● **Exercise material**
◆ ◆ ◆ ◆ ◆

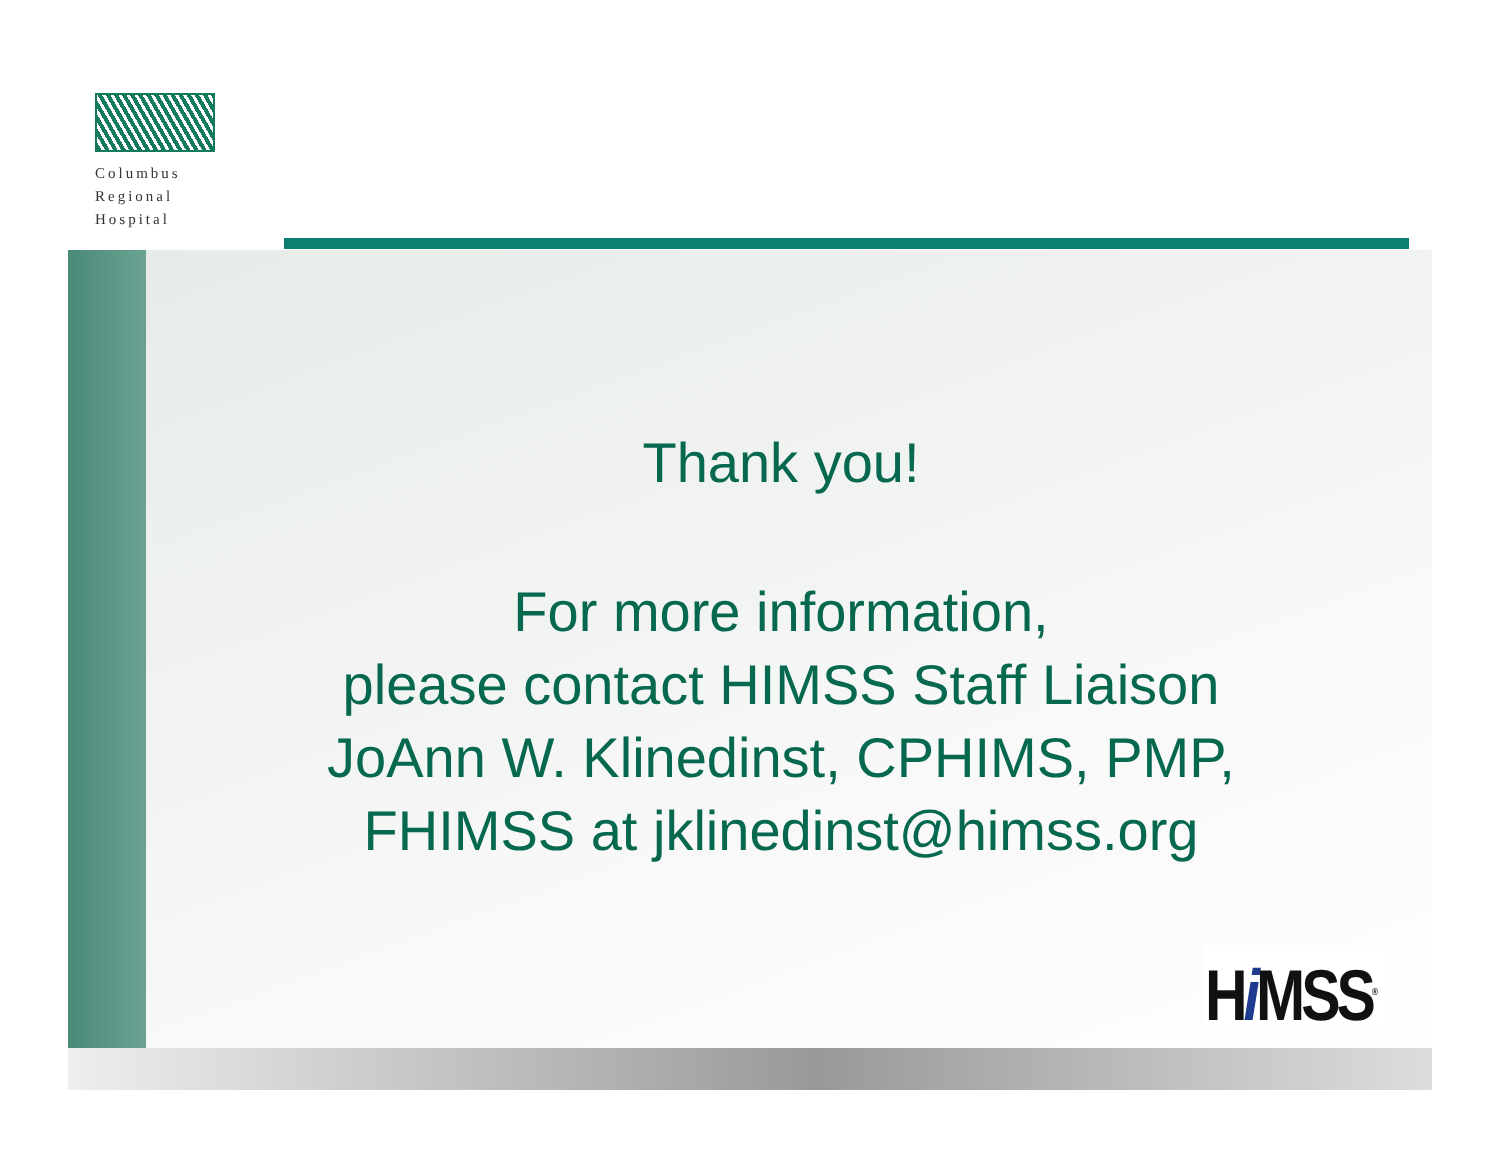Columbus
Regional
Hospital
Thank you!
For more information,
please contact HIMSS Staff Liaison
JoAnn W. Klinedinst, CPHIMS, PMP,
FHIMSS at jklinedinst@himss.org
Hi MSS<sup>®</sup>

◆ ◆ ◆ ◆ ◆

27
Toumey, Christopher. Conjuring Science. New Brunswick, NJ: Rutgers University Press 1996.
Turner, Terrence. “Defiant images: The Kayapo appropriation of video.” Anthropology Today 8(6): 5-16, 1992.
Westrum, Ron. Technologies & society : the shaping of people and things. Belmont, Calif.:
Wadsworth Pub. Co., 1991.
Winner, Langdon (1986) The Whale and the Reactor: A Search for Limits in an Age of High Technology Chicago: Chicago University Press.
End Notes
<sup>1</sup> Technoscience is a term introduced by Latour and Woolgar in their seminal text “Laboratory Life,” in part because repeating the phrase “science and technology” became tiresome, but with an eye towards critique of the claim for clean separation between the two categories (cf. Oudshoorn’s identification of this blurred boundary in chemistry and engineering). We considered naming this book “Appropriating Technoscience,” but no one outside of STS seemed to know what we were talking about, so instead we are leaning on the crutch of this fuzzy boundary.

◆ ◆ ◆ ◆ ◆

● **Exercise description**
Look through the material above and print exactly the lines from the one containing "Westrum, Ron. Technologies" to the one containing "<sup>1</sup> Technoscience is", both included, and nothing more.

● **Reply**
Westrum, Ron. Technologies & society : the shaping of people and things. Belmont, Calif.:
Wadsworth Pub. Co., 1991.
Winner, Langdon (1986) The Whale and the Reactor: A Search for Limits in an Age of High Technology Chicago: Chicago University Press.
End Notes
<sup>1</sup> Technoscience is a term introduced by Latour and Woolgar in their seminal text “Laboratory Life,” in part because repeating the phrase “science and technology” became tiresome, but with an eye towards critique of the claim for clean separation between the two categories (cf. Oudshoorn’s identification of this blurred boundary in chemistry and engineering). We considered naming this book “Appropriating Technoscience,” but no one outside of STS seemed to know what we were talking about, so instead we are leaning on the crutch of this fuzzy boundary.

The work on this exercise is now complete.